Os Apiwtxa também esperam abrir nossos olhos – chegar até nós com sua mensagem de unidade e inter-relação de todos os seres. Eles acreditam que uma consciência espiritual da unidade subjacente das criaturas mostra uma saída para nossa época, marcada por crises ecológicas e sociais – uma época que é cada vez mais chamada de Antropoceno. Esta era geológica deriva da expansão implacável das atividades destrutivas da humanidade na Terra, impactando a atmosfera, os oceanos e a vida selvagem a ponto de ameaçar a integridade da biosfera. Os antropos menos responsáveis ​​pelo Antropoceno – pessoas que habitam a terra de maneira tradicional – estão sofrendo suas piores consequências, no entanto, em danos a seus ambientes, meios de subsistência e vidas.

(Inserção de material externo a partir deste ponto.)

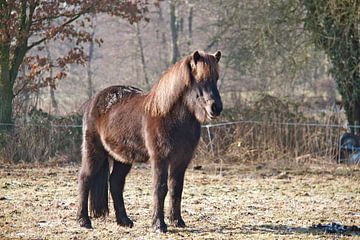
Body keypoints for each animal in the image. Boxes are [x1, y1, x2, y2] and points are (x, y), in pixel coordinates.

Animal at [76, 50, 222, 232]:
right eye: (200, 79)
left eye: (216, 79)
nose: (216, 108)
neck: (169, 116)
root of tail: (93, 101)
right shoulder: (160, 158)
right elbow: (160, 188)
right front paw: (159, 224)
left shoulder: (181, 160)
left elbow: (176, 188)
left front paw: (177, 221)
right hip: (94, 151)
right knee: (85, 179)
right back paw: (84, 221)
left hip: (122, 158)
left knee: (115, 183)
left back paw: (124, 221)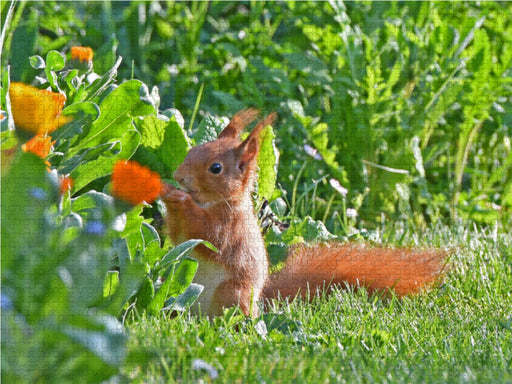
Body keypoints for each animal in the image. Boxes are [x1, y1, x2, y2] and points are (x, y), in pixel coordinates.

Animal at [162, 109, 446, 316]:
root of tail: (260, 303)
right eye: (191, 150)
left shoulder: (232, 229)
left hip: (232, 293)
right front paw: (169, 195)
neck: (215, 204)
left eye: (216, 168)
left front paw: (180, 200)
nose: (178, 176)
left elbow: (210, 238)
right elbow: (180, 237)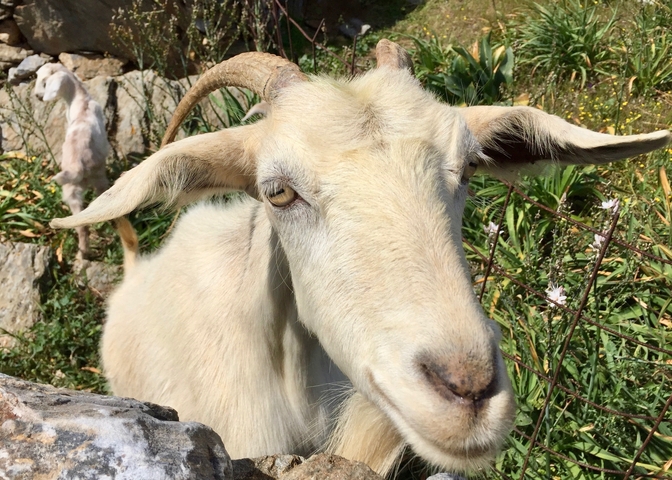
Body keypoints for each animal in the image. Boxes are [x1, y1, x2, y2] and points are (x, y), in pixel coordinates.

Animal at [35, 63, 110, 260]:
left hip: (71, 192)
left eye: (44, 82)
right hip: (99, 178)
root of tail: (77, 168)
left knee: (81, 226)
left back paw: (83, 255)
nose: (37, 96)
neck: (81, 102)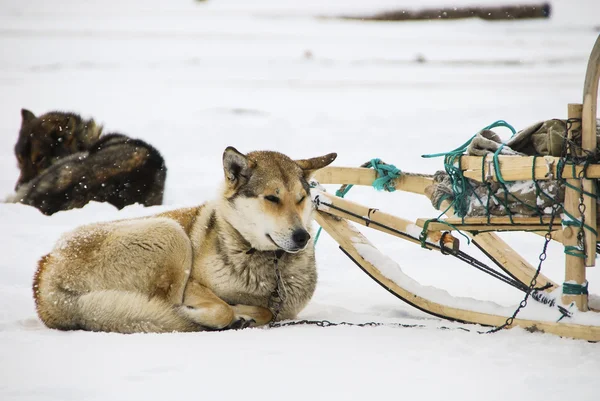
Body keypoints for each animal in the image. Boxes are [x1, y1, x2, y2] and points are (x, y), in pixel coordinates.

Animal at [32, 146, 336, 332]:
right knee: (167, 306)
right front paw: (231, 313)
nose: (302, 236)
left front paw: (247, 313)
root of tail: (44, 276)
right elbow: (222, 308)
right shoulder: (193, 285)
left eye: (301, 198)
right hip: (170, 234)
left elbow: (267, 312)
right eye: (272, 198)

Os Apiwtxa propõem no lugar do crescimento econômico permanente e da indústria extrativa um sistema social e econômico em que a colaboração está acima da competição e onde cada ser tem um lugar e é importante para o todo. Ao cuidar de seres humanos e outros que não humanos e cultivar a diversidade através da proteção, restauração e enriquecimento da vida, eles estão apontando para um caminho para fora do Antropoceno.

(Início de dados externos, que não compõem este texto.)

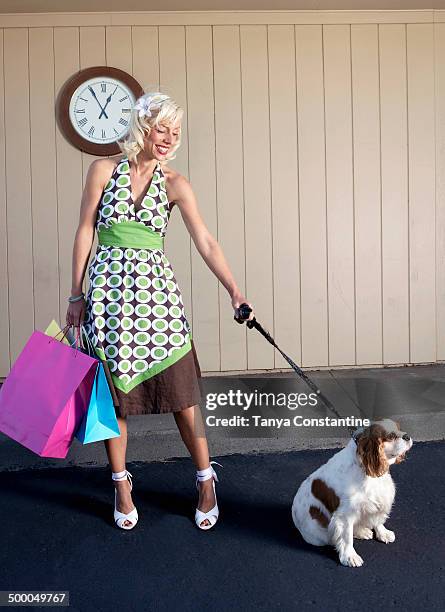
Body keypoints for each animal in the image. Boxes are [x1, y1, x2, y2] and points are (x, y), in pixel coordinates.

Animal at [292, 418, 412, 568]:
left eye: (400, 429)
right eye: (390, 436)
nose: (407, 436)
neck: (366, 470)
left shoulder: (379, 499)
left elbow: (378, 519)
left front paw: (383, 533)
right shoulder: (345, 515)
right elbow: (346, 537)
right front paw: (350, 557)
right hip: (319, 534)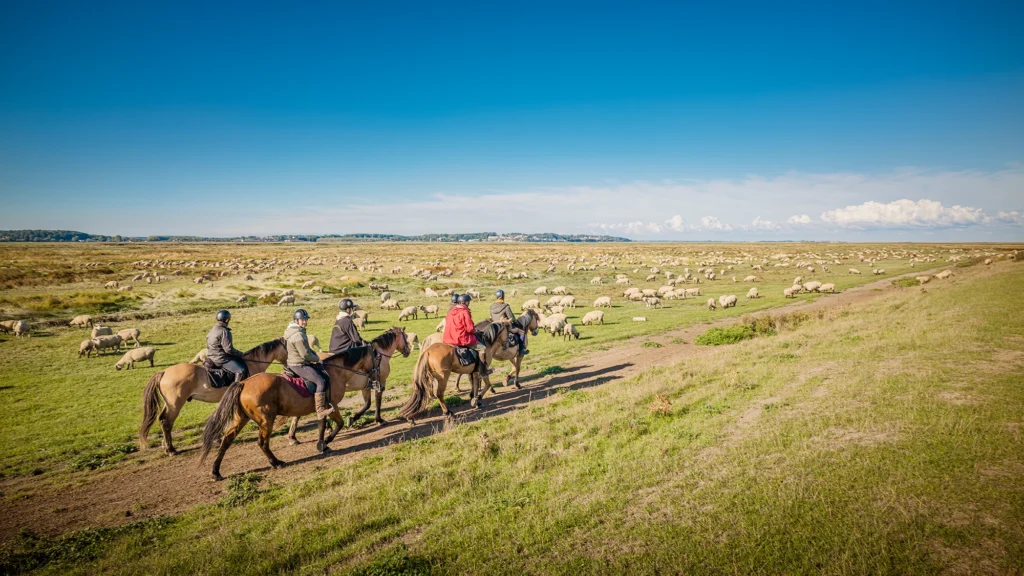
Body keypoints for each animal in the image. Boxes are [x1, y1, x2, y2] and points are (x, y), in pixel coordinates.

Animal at [139, 338, 288, 454]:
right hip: (175, 404)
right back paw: (171, 449)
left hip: (169, 404)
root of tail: (164, 372)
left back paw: (165, 446)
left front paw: (217, 437)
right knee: (166, 422)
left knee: (162, 419)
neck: (252, 363)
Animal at [200, 327, 410, 481]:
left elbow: (326, 422)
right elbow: (345, 419)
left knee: (227, 440)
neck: (338, 371)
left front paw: (324, 441)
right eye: (377, 358)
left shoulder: (327, 405)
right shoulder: (334, 403)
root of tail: (243, 383)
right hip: (265, 420)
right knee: (262, 442)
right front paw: (327, 441)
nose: (408, 350)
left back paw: (216, 471)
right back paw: (276, 461)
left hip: (241, 418)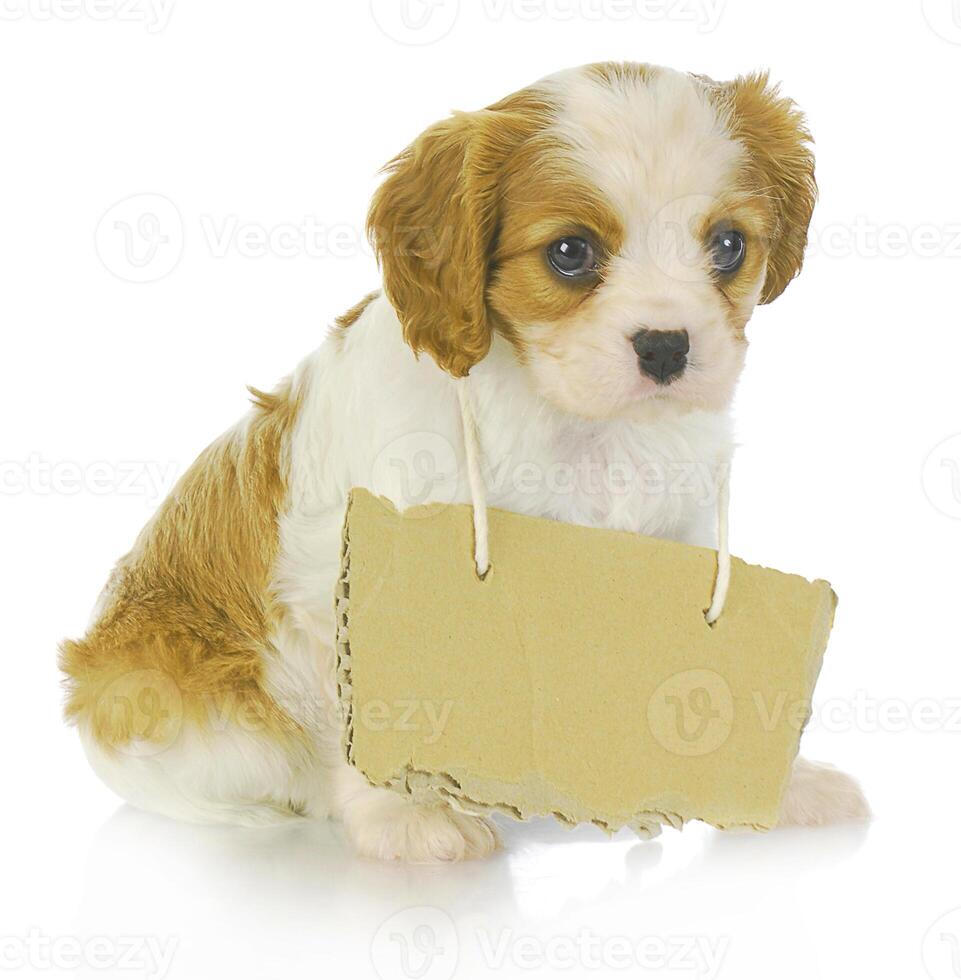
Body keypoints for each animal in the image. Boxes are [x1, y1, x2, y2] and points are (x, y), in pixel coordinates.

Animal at [60, 63, 872, 856]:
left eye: (728, 245)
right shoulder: (341, 573)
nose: (667, 346)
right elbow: (365, 700)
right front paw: (402, 816)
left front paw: (774, 785)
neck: (580, 426)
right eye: (570, 252)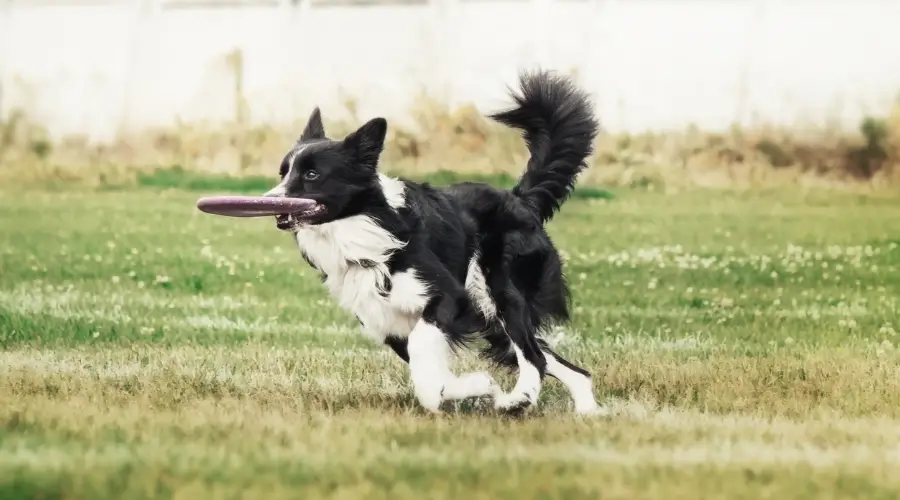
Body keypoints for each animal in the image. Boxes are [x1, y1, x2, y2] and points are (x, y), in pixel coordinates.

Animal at [268, 70, 604, 414]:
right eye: (283, 173)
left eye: (311, 174)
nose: (270, 199)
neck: (365, 231)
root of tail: (519, 199)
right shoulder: (387, 321)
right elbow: (429, 378)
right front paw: (477, 387)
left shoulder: (449, 297)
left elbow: (423, 354)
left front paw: (482, 390)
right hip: (493, 321)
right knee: (562, 364)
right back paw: (586, 411)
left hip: (499, 291)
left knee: (534, 356)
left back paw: (519, 399)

“Esta mensagem vem da Terra, como um pedido para que a humanidade entenda que somos seres transitórios aqui e não se pode olhar apenas para o próprio bem-estar”, disse Benki em um apelo ao mundo em 2017. “Temos que olhar para gerações futuras e o que deixaremos para elas. Temos que pensar em nossos filhos e na Terra. Não podemos deixar a terra empobrecida e envenenada, como está acontecendo agora. Hoje já podemos ver grandes desastres começando a acontecer, pessoas emigrando de seus países em busca de água para beber e comida para comer. Vemos uma guerra acontecendo por riqueza agora, e em breve veremos uma guerra por água e comida.